Investigation of Blood Plasma Viral Nucleocapsid Antigen as a Marker of Active Severe Acute Respiratory Syndrome Coronavirus 2 Omicron Variant Infection

• Published in: Open forum infectious diseases Vol. 10; no. 5; p. ofad226
• Main Authors: Damhorst, Gregory L, Schoof, Nils, Nguyen, Phuong-Vi, Verkerke, Hans, Wilber, Eli, McLendon, Kaleb, O’Sick, William, Baugh, Tyler, Cheedarla, Suneethamma, Cheedarla, Narayanaiah, Stittleburg, Victoria, Fitts, Eric C, Neja, Margaret A, Babiker, Ahmed, Piantadosi, Anne, Roback, John D, Waggoner, Jesse J, Mavigner, Maud, Lam, Wilbur A
• Format: Journal Article
• Language: English
• Published: US Oxford University Press 01.05.2023
• Subjects: Antigens; Infections; Major; Ribonucleic acid; RNA; Severe acute respiratory syndrome coronavirus 2; COVID-19; SARS-CoV-2; antigenemia; virus culture
• ISSN: 2328-8957; 2328-8957
• DOI: 10.1093/ofid/ofad226

Abstract Background Nasopharyngeal qualitative reverse-transcription polymerase chain reaction (RT-PCR) is the gold standard for diagnosis of severe acute respiratory syndrome coronavirus 2 (SARS-CoV-2) infection, but it is not practical or sufficient in every clinical scenario due to its inability to distinguish active from resolved infection.
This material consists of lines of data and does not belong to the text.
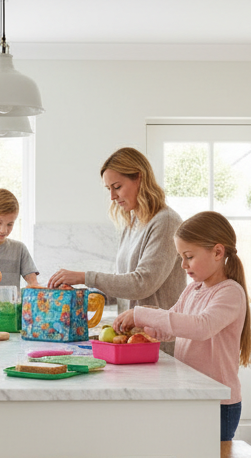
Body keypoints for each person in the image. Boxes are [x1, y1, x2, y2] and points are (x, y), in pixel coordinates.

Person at [114, 210, 251, 458]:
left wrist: (142, 310)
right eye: (181, 257)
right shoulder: (194, 289)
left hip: (219, 405)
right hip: (197, 400)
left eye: (189, 256)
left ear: (218, 251)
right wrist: (145, 328)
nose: (184, 265)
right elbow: (175, 322)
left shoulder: (229, 292)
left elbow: (200, 327)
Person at [48, 147, 186, 354]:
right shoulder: (132, 223)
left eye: (117, 187)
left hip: (158, 345)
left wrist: (84, 276)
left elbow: (142, 284)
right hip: (130, 341)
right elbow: (124, 287)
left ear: (139, 178)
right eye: (108, 189)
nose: (112, 196)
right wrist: (81, 296)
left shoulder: (165, 221)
Alternative or adjunct testing may be needed to guide isolation precautions and treatment in patients admitted to the hospital. Methods We performed a single-center, retrospective analysis of residual clinical specimens and medical record data to examine blood plasma nucleocapsid antigen as a candidate biomarker of active SARS-CoV-2. Adult patients admitted to the hospital or presenting to the emergency department with SARS-CoV-2 ribonucleic acid (RNA) detected by RT-PCR from a nasopharyngeal swab specimen were included. Both nasopharyngeal swab and a paired whole blood sample were required to be available for analysis. Results Fifty-four patients were included. Eight patients had positive nasopharyngeal swab virus cultures, 7 of whom (87.5%) had concurrent antigenemia. Nineteen (79.2%) of 24 patients with detectable subgenomic RNA and 20 (80.0%) of 25 patients with N2 RT-PCR cycle threshold ≤ 33 had antigenemia. Conclusions Most individuals with active SARS-CoV-2 infection are likely to have concurrent antigenemia, but there may be some individuals with active infection in whom antigenemia is not detectable. The potential for high sensitivity and convenience of a blood test prompts interest in further investigation as a screening tool to reduce reliance on nasopharyngeal swab sampling and as an adjunct diagnostic test to aid in clinical decision making during the period after acute coronavirus disease 2019.